Texto fornecido
Postado em 30/07/2015
O FILÓSOFO APROXIMA PENSAMENTO E VIDA, RECHAÇA A IDEIA DE VERDADES ABSOLUTAS E CELEBRA A ALEGRIA COMO
MEIO DE CONTATO COM O MUNDO SENSÍVEL
Daniel Lins é filósofo, psicanalista e sociólogo, autor de mais de 20 livros publicados no Brasil e no exterior. Esse fluxo entre países também possibilita sua atuação como professor de filosofia e conferencista ao redor do mundo. Com linguagem acessível e jeito despojado de abordar os temas filosóficos e seus desdobramentos no contexto contemporâneo, Daniel conversou com a Revista E sobre Nietzsche, o sentimento da alegria e a relação entre embriaguez e atividade literária, tema de seu livro mais recente O Último Copo – Álcool, Filosofia, Literatura (Civilização Brasileira, 2013).
CARO NIETZSCHE
Nietzsche, um dos filósofos mais difíceis da contemporaneidade, engendrou um modo de pensar/agir contrapondo-se à filosofia da reação (reacionária), improdutiva, canônica. Com ele, a filosofia deixa de ser um gueto, uma opinião ou ideologia para se tornar devir, donde a relação da filosofia nietzschiana com a “não filosofia”: arte, literatura, música, poesia, desejo e corpo como pensamento. O seu pensamento tem a força do gênio do lugar. O que é o gênio do lugar? É aquele que transforma tudo o que toca, olha, experimenta, ama, é força positiva. Eis – talvez? – a chave para entender a fascinação de não filósofos pelo pensamento nietzschiano: vitalista, alegre e trágico.
Sua filosofia não prega a verdade, não é teologia. Escrita com sangue e intensidade, a filosofia
nietzschiana contamina, abre para novos devires. Sai da dualidade e apregoa a multiplicidade, da alegria artista sem denegar a tristeza ou dores e cicatrizes do corpo/alma. Não por acaso Nietzsche foi um dos primeiros filósofos a utilizar a expressão “sentido da vida” e a considerá-la interrogação central da filosofia, cunhando-a na expressão: “filosofia existencial”. Trata-se de uma filosofia de vida que atribui sentido a um mundo contemporâneo fragmentado e caótico que abre para blocos de encontros e alegrias mútuas sob o signo da ética dos afetos.
O ÚLTIMO COPO
A ideia para o livro começou num programa de que participei na TV Cultura, sob os auspícios da CPFL – Café Filosófico –, cujo título era precisamente: Deleuze e o álcool. Desde então comecei uma pesquisa que durou quatro anos e resultou no livro O Último Copo – Álcool, Filosofia, Literatura, em que a filosofia e a literatura são os eixos primordiais ao conhecimento do álcool e do alcoolismo em múltiplas dimensões.

Instruções
• 1. Copie da entrevista com Daniel Lins tudo o que vai de "Sua filosofia não" até "ética dos afetos.".
• 2. Na entrevista com Daniel Lins, quanto tempo durou a pesquisa que resultou no livro O Último Copo?

Material fornecido

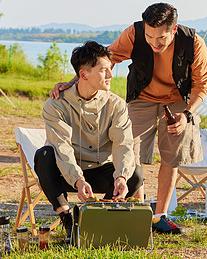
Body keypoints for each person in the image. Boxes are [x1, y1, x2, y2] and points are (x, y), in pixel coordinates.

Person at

Respostas
• 1.
Sua filosofia não prega a verdade, não é teologia. Escrita com sangue e intensidade, a filosofia
nietzschiana contamina, abre para novos devires. Sai da dualidade e apregoa a multiplicidade, da alegria artista sem denegar a tristeza ou dores e cicatrizes do corpo/alma. Não por acaso Nietzsche foi um dos primeiros filósofos a utilizar a expressão “sentido da vida” e a considerá-la interrogação central da filosofia, cunhando-a na expressão: “filosofia existencial”. Trata-se de uma filosofia de vida que atribui sentido a um mundo contemporâneo fragmentado e caótico que abre para blocos de encontros e alegrias mútuas sob o signo da ética dos afetos.

• 2. Quatro anos.